→ Exercise directions
No pictures, nothing altered: return the data below.

(Point tracking data)
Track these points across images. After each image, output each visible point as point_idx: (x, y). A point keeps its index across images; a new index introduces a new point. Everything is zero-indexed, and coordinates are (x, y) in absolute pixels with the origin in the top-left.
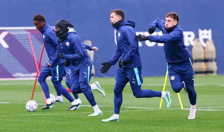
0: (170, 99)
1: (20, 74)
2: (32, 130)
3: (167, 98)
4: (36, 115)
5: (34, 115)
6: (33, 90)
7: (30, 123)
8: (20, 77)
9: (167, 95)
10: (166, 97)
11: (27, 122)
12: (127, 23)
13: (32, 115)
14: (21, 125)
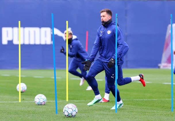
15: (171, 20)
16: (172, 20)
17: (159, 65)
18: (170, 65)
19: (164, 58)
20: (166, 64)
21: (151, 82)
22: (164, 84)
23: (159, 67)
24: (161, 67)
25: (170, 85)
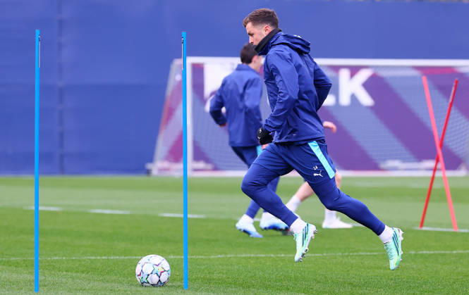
0: (400, 249)
1: (396, 163)
2: (424, 286)
3: (393, 243)
4: (432, 252)
5: (428, 252)
6: (425, 198)
7: (419, 270)
8: (395, 169)
9: (395, 238)
10: (391, 241)
11: (413, 268)
12: (281, 39)
13: (425, 252)
14: (399, 274)
15: (183, 47)
16: (185, 47)
17: (149, 166)
18: (180, 166)
19: (162, 147)
20: (166, 164)
21: (128, 212)
22: (163, 218)
23: (148, 172)
24: (155, 172)
25: (180, 218)
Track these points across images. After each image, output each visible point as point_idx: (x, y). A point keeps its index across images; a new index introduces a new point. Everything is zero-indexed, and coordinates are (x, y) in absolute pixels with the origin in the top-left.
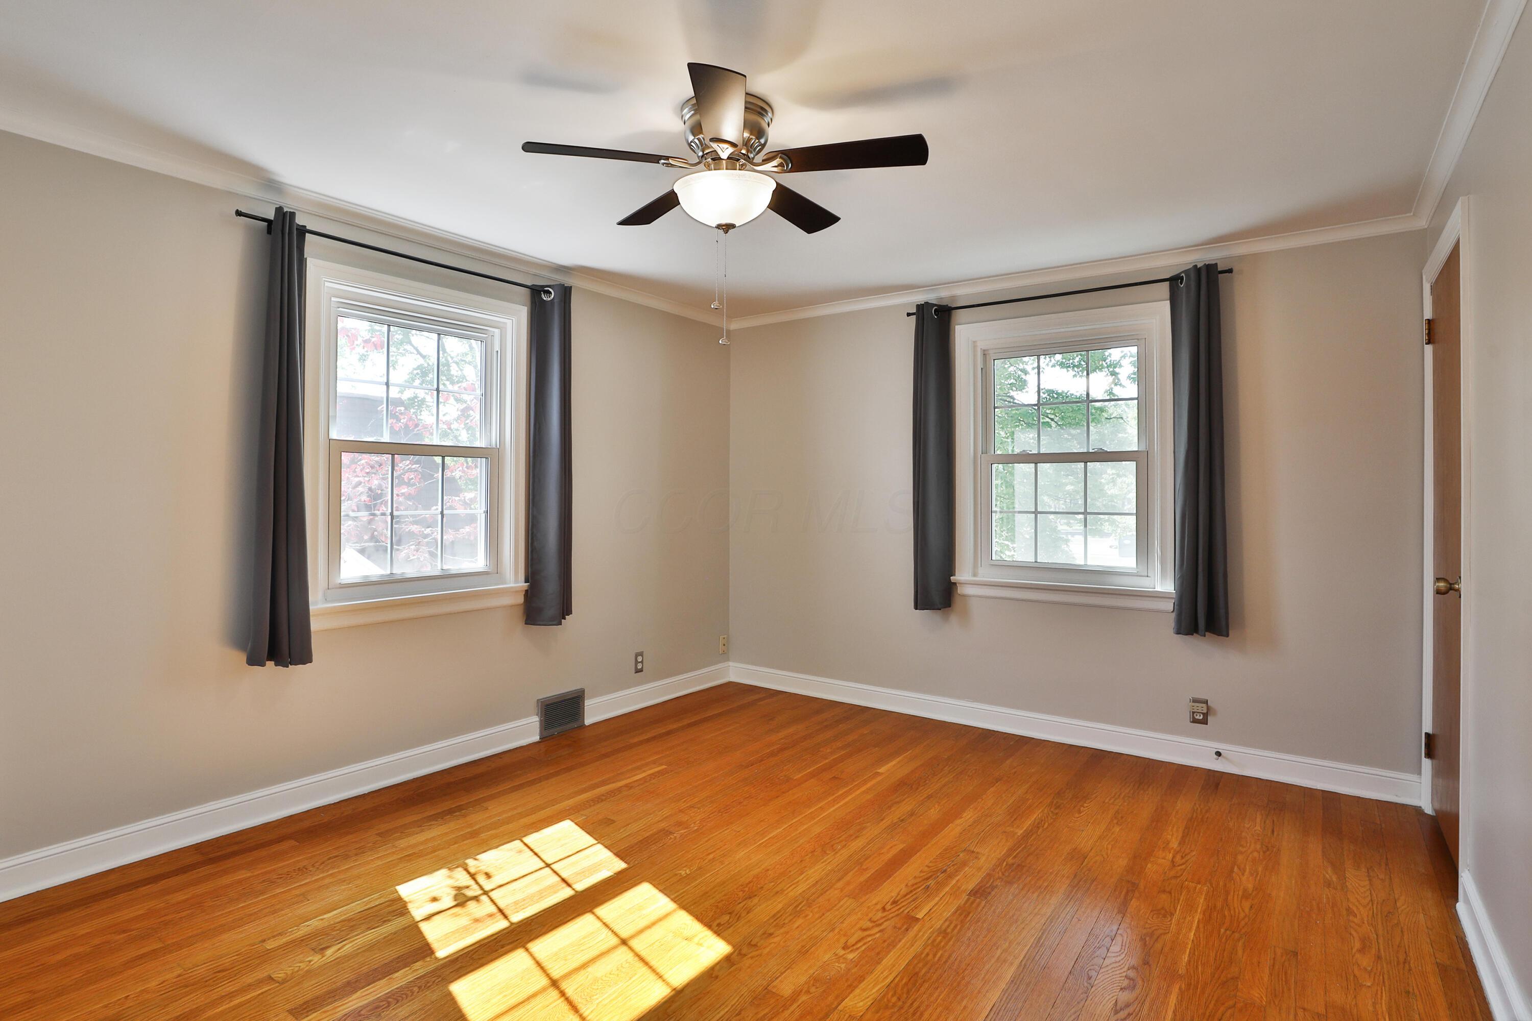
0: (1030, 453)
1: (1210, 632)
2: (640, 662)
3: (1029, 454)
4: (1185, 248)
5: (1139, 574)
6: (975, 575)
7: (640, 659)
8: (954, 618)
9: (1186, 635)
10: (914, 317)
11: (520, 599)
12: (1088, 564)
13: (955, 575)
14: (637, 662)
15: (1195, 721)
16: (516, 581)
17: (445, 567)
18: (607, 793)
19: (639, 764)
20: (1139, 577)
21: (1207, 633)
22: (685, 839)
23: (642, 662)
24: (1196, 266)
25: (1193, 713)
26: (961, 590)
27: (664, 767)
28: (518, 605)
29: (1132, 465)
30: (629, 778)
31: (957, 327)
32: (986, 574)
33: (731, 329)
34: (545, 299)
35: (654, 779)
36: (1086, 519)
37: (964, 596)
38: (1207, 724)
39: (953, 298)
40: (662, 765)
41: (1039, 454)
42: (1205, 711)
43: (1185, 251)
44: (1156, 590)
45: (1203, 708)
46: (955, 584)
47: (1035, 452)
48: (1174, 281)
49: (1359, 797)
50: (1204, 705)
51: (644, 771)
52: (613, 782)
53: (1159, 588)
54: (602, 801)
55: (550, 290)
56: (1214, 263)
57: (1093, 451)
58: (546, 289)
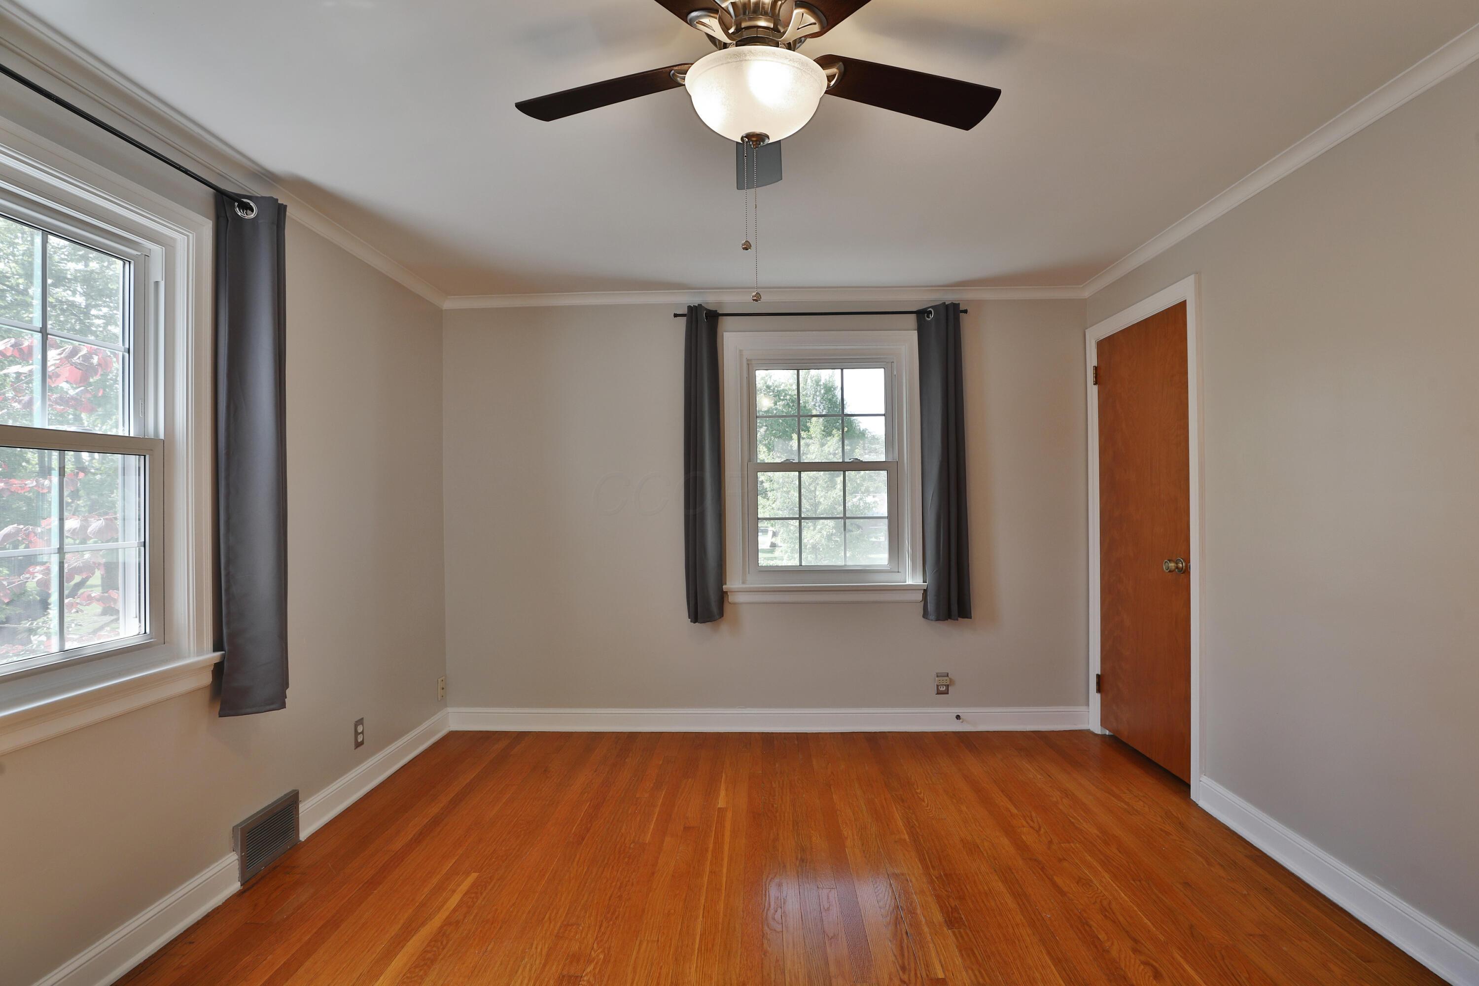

→ Output
Track these points across images. After each image, output each visible point as point_idx: (x, y). A point keeps its index across images; a new index introduces a new point. Everything is zero-indexed, and coordinates are (x, y) in absolute pixels with the origin in the top-left.
0: (170, 99)
1: (20, 74)
2: (32, 130)
3: (167, 98)
4: (36, 115)
5: (34, 115)
6: (33, 90)
7: (30, 123)
8: (20, 77)
9: (167, 95)
10: (166, 97)
11: (27, 122)
12: (127, 23)
13: (32, 115)
14: (21, 125)
15: (171, 20)
16: (172, 20)
17: (159, 65)
18: (170, 65)
19: (164, 58)
20: (166, 64)
21: (151, 82)
22: (164, 84)
23: (159, 67)
24: (161, 67)
25: (170, 85)
0: (400, 249)
1: (396, 163)
2: (424, 286)
3: (393, 243)
4: (432, 252)
5: (428, 252)
6: (425, 198)
7: (419, 270)
8: (395, 169)
9: (395, 238)
10: (391, 241)
11: (413, 268)
12: (281, 39)
13: (425, 252)
14: (399, 274)
15: (183, 47)
16: (185, 47)
17: (149, 166)
18: (180, 166)
19: (162, 147)
20: (166, 164)
21: (128, 212)
22: (163, 218)
23: (148, 172)
24: (155, 172)
25: (180, 218)
Track these points across images. After each image, output each visible point as point_idx: (x, y). A point keeps its index across images; a new index introduces a new point. Everything is zero-indexed, and coordinates are (x, y) in absolute pixels with the origin in the top-left.
0: (1030, 453)
1: (1210, 632)
2: (640, 662)
3: (1029, 454)
4: (1185, 248)
5: (1139, 574)
6: (975, 575)
7: (640, 659)
8: (954, 618)
9: (1186, 635)
10: (914, 317)
11: (520, 599)
12: (1088, 564)
13: (955, 575)
14: (637, 662)
15: (1195, 721)
16: (516, 581)
17: (445, 567)
18: (607, 793)
19: (639, 764)
20: (1139, 577)
21: (1207, 633)
22: (685, 839)
23: (642, 662)
24: (1196, 266)
25: (1193, 713)
26: (961, 590)
27: (664, 767)
28: (518, 605)
29: (1132, 465)
30: (629, 778)
31: (957, 327)
32: (986, 574)
33: (731, 329)
34: (545, 299)
35: (654, 779)
36: (1086, 519)
37: (964, 596)
38: (1207, 724)
39: (953, 298)
40: (662, 765)
41: (1039, 454)
42: (1205, 711)
43: (1185, 251)
44: (1156, 590)
45: (1203, 708)
46: (955, 584)
47: (1035, 452)
48: (1174, 281)
49: (1359, 797)
50: (1204, 705)
51: (644, 771)
52: (613, 782)
53: (1159, 588)
54: (602, 801)
55: (550, 290)
56: (1214, 263)
57: (1093, 451)
58: (546, 289)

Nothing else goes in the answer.